:: TASK OBJECTIVE ::
Below is a block of records. Copy every line in it that contains the word "ground".

** Opening RAW DATA block **

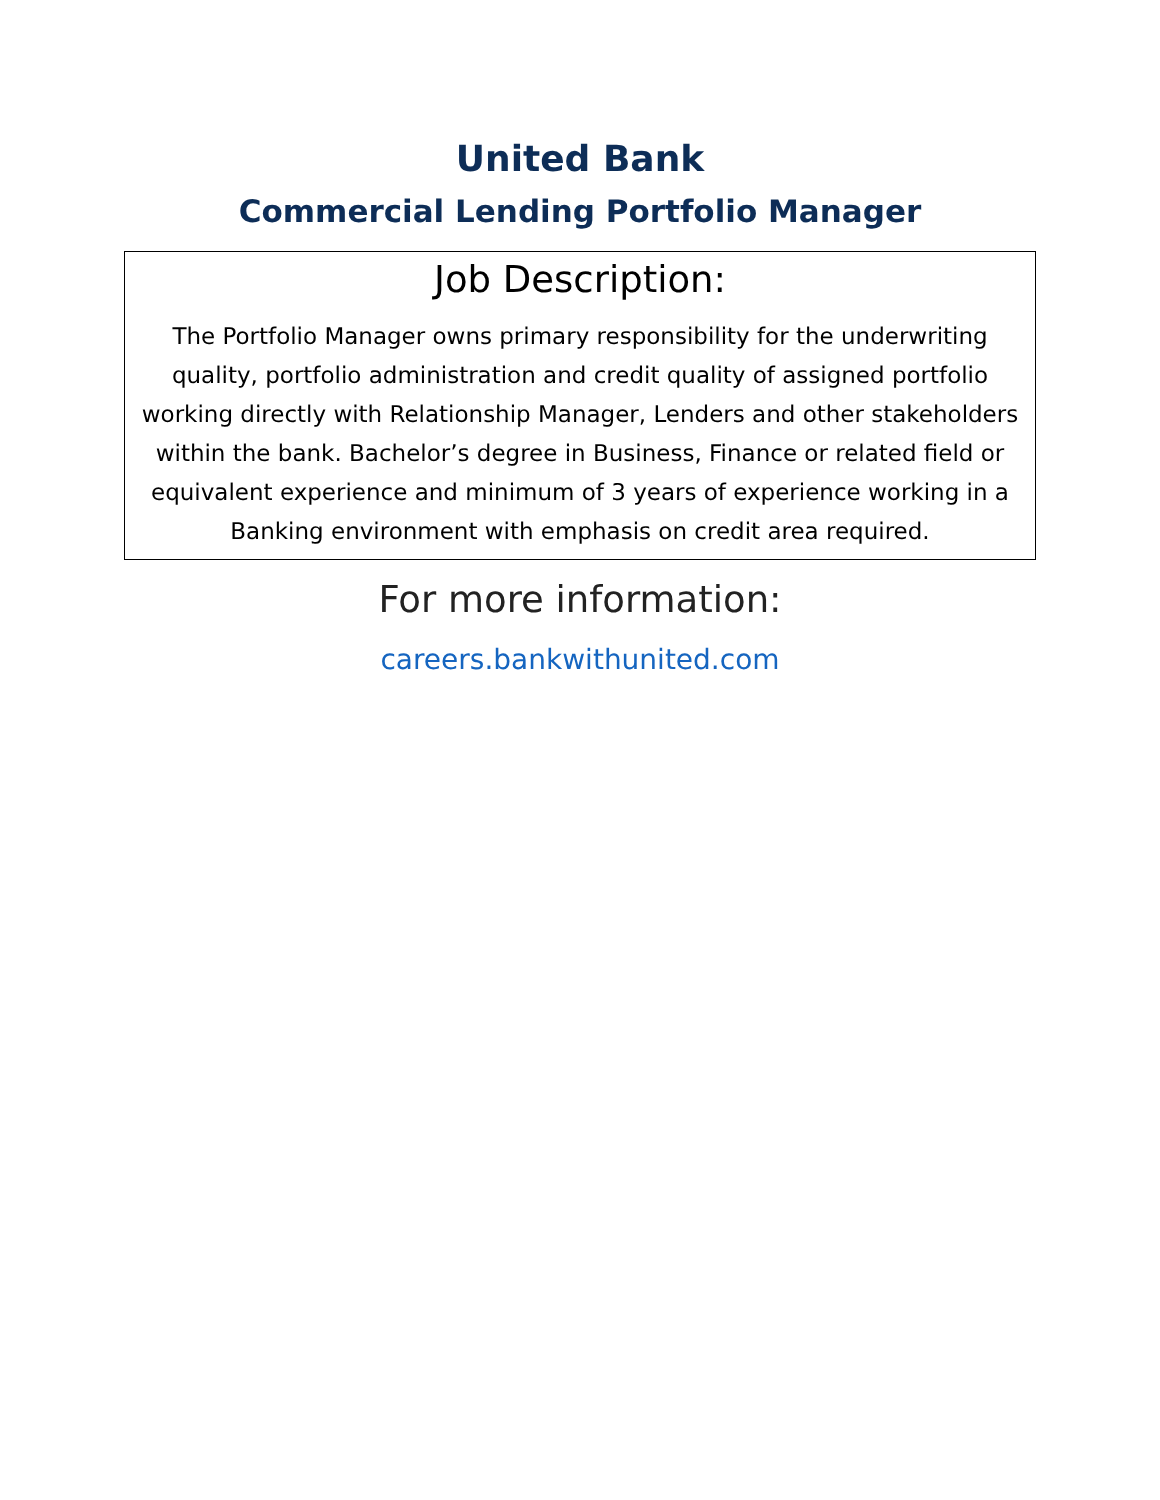United Bank
Commercial Lending Portfolio Manager
Job Description:
The Portfolio Manager owns primary responsibility for the underwriting quality, portfolio administration and credit quality of assigned portfolio working directly with Relationship Manager, Lenders and other stakeholders within the bank. Bachelor’s degree in Business, Finance or related field or equivalent experience and minimum of 3 years of experience working in a Banking environment with emphasis on credit area required.
For more information:
careers.bankwithunited.com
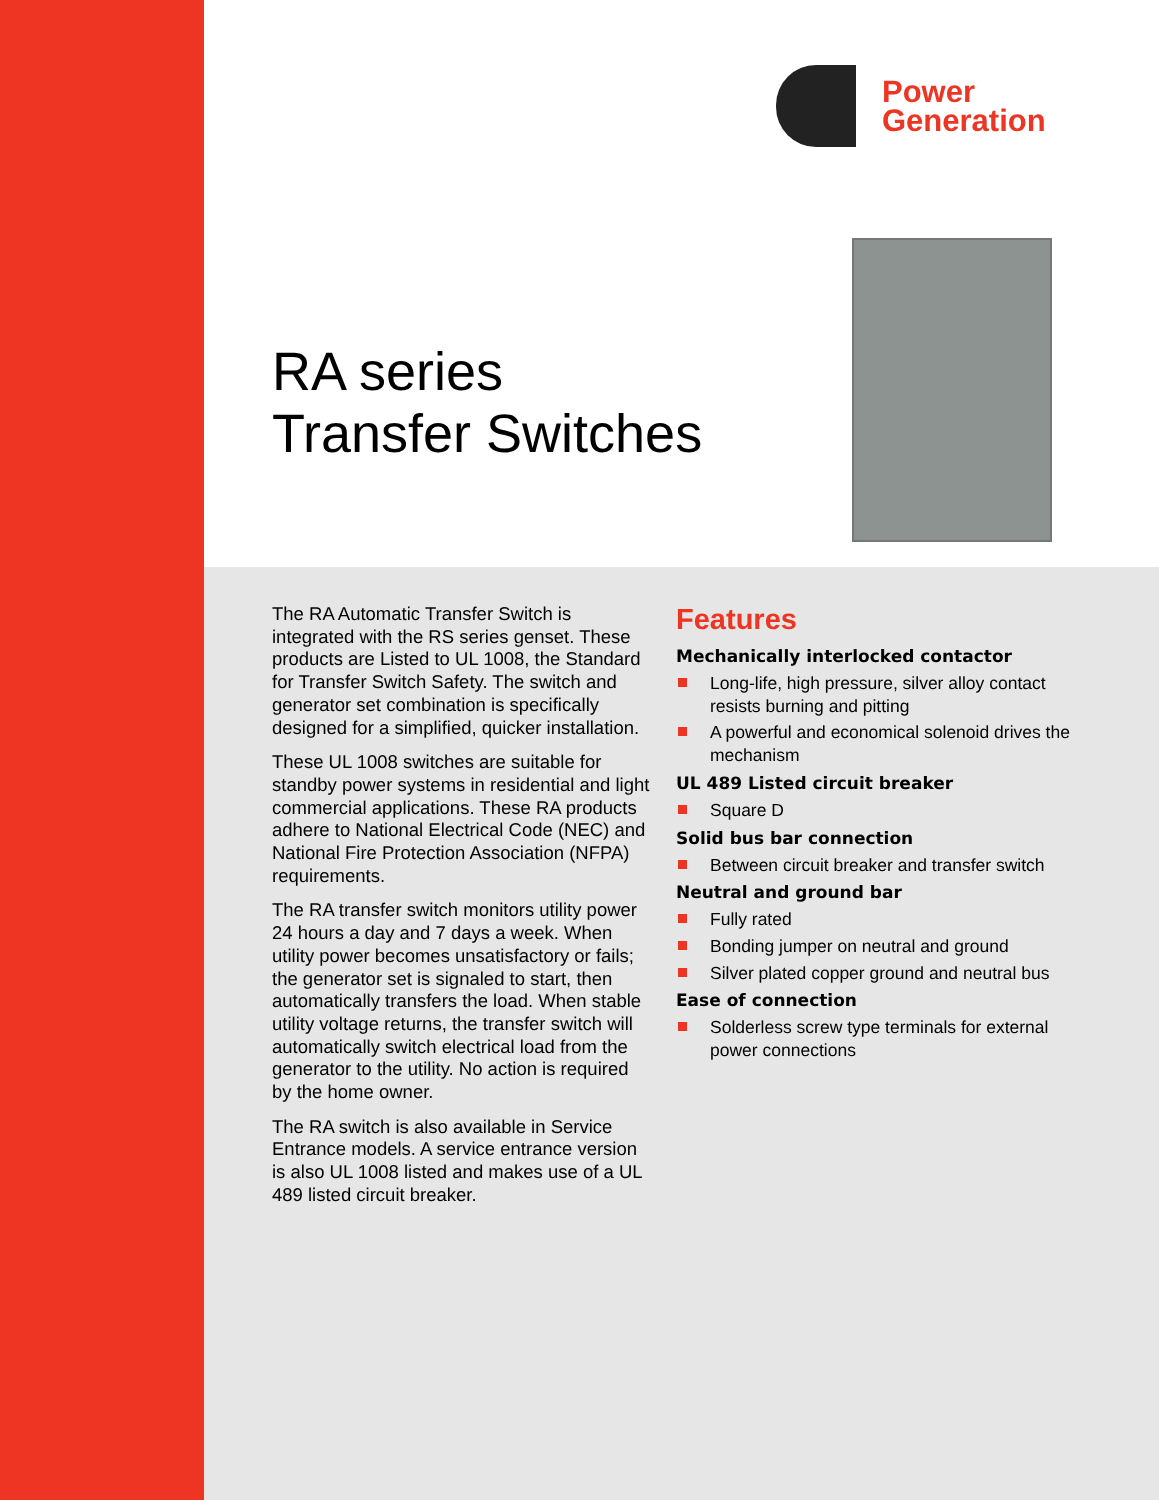Power
Generation
RA series
Transfer Switches
The RA Automatic Transfer Switch is integrated with the RS series genset. These products are Listed to UL 1008, the Standard for Transfer Switch Safety. The switch and generator set combination is specifically designed for a simplified, quicker installation.
These UL 1008 switches are suitable for standby power systems in residential and light commercial applications. These RA products adhere to National Electrical Code (NEC) and National Fire Protection Association (NFPA) requirements.
The RA transfer switch monitors utility power 24 hours a day and 7 days a week. When utility power becomes unsatisfactory or fails; the generator set is signaled to start, then automatically transfers the load. When stable utility voltage returns, the transfer switch will automatically switch electrical load from the generator to the utility. No action is required by the home owner.
The RA switch is also available in Service Entrance models. A service entrance version is also UL 1008 listed and makes use of a UL 489 listed circuit breaker.
Features
Mechanically interlocked contactor
Long-life, high pressure, silver alloy contact resists burning and pitting
A powerful and economical solenoid drives the mechanism
UL 489 Listed circuit breaker
Square D
Solid bus bar connection
Between circuit breaker and transfer switch
Neutral and ground bar
Fully rated
Bonding jumper on neutral and ground
Silver plated copper ground and neutral bus
Ease of connection
Solderless screw type terminals for external power connections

** Closing RAW DATA block **

:: ANSWER TO THE EXERCISE ::
Neutral and ground bar
Bonding jumper on neutral and ground
Silver plated copper ground and neutral bus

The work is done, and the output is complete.